# Sweet 16



## Fowlmouth (Oct 4, 2008)

Finally! A modern semi-auto in 16 ga. 
http://www.browning.com/products/firearms/shotguns/a5/a5-sweet-sixteen.html


----------



## goosefreak (Aug 20, 2009)

thats a sweet looking gun! oh man now i'm going to have to buy 2 more shotguns.


----------



## hemionus (Aug 23, 2009)

I can barely stand the anticipation of getting one!


----------



## Fowlmouth (Oct 4, 2008)

I wish Browning would produce a 3" model.


----------



## LostLouisianian (Oct 11, 2010)

Fowlmouth said:


> I wish Browning would produce a 3" model.

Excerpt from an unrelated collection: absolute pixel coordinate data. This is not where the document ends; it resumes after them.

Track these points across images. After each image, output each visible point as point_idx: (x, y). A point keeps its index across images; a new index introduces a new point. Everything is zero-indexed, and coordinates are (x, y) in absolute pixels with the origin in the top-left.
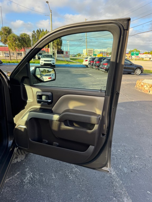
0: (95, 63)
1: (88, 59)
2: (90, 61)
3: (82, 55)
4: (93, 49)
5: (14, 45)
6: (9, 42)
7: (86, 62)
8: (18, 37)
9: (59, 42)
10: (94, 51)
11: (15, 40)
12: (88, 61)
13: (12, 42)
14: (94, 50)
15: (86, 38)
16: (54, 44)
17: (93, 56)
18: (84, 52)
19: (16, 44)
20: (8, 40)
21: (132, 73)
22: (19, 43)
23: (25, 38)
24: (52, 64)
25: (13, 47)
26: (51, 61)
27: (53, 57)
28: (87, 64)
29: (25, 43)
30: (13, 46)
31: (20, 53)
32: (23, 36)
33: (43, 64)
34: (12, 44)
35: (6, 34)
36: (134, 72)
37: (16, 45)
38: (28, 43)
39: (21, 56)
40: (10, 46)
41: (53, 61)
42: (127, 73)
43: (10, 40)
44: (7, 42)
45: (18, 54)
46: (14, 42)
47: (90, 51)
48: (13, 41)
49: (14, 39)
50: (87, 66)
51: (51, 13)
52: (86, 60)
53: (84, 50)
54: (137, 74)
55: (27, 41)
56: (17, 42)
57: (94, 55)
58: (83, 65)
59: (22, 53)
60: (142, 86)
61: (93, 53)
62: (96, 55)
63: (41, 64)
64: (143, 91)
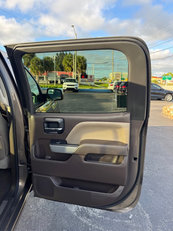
0: (120, 87)
1: (114, 84)
2: (115, 85)
3: (108, 79)
4: (120, 73)
5: (37, 68)
6: (31, 65)
7: (111, 86)
8: (41, 60)
9: (83, 65)
10: (122, 75)
11: (38, 64)
12: (113, 86)
13: (34, 66)
14: (122, 73)
15: (112, 61)
16: (78, 68)
17: (120, 80)
18: (110, 76)
19: (38, 67)
20: (31, 64)
21: (163, 99)
22: (41, 67)
23: (48, 61)
24: (75, 88)
25: (35, 71)
26: (74, 85)
27: (76, 82)
28: (113, 89)
29: (47, 66)
30: (35, 69)
31: (42, 77)
32: (47, 59)
33: (66, 89)
34: (35, 68)
35: (29, 58)
36: (164, 98)
37: (39, 69)
38: (51, 67)
39: (43, 80)
40: (32, 69)
41: (76, 85)
42: (157, 99)
43: (33, 63)
44: (30, 66)
45: (40, 78)
46: (36, 66)
47: (117, 74)
48: (36, 64)
49: (37, 62)
50: (112, 91)
51: (76, 36)
52: (111, 84)
53: (110, 73)
54: (168, 100)
55: (50, 64)
56: (39, 66)
57: (122, 79)
58: (108, 90)
59: (44, 77)
60: (168, 112)
61: (120, 77)
62: (124, 79)
63: (63, 88)
64: (170, 117)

They make 3" 16 gauge's? I'd line up for one.


----------



## CPAjeff (Dec 20, 2014)

Very cool - hopefully the 20 is next in this model.


----------



## Fowlmouth (Oct 4, 2008)

LostLouisianian said:


> They make 3" 16 gauge's? I'd line up for one.


None I am aware of after the 1930's, and they were doubles I believe. I wish Browning would be the first, since they teamed up with Winchester and have their own brand of ammo now. How cool would a 3" 16 semi-auto be?
And offer it in different stocks and patterns so it could be used for waterfowling. And make ammo affordable and easily available......now I'm just talking crazy.


----------



## Clarq (Jul 21, 2011)

Great guns for sure. I love hunting upland game with my grandpa's sweet sixteen A5 (1950s model). It would be fun to have one I could use for waterfowl.


----------



## JerryH (Jun 17, 2014)

With ammo availability for the 16 I wonder if this will be a marketing blunder for Browning? It must be built on a 12ga frame? Why not produce a 20ga first?


----------



## hondodawg (Mar 13, 2013)

All the shot show reviews I've seen it's not a 12ga frame. It was built as a 16 frame. I see plenty of 16ga shells from distributers just pricy on some. I'm thinking $1400 in local stores.


----------



## Fowlmouth (Oct 4, 2008)

JerryH said:


> With ammo availability for the 16 I wonder if this will be a marketing blunder for Browning? It must be built on a 12ga frame? Why not produce a 20ga first?


5 lbs 13 oz. 
"Like its most revered predecessor, the Browning A5 16 gauge is built on a smaller, lighter receiver for reduced weight and a sleek feel in your hands."


----------



## JerryH (Jun 17, 2014)

Enjoy your sweet sixteen


----------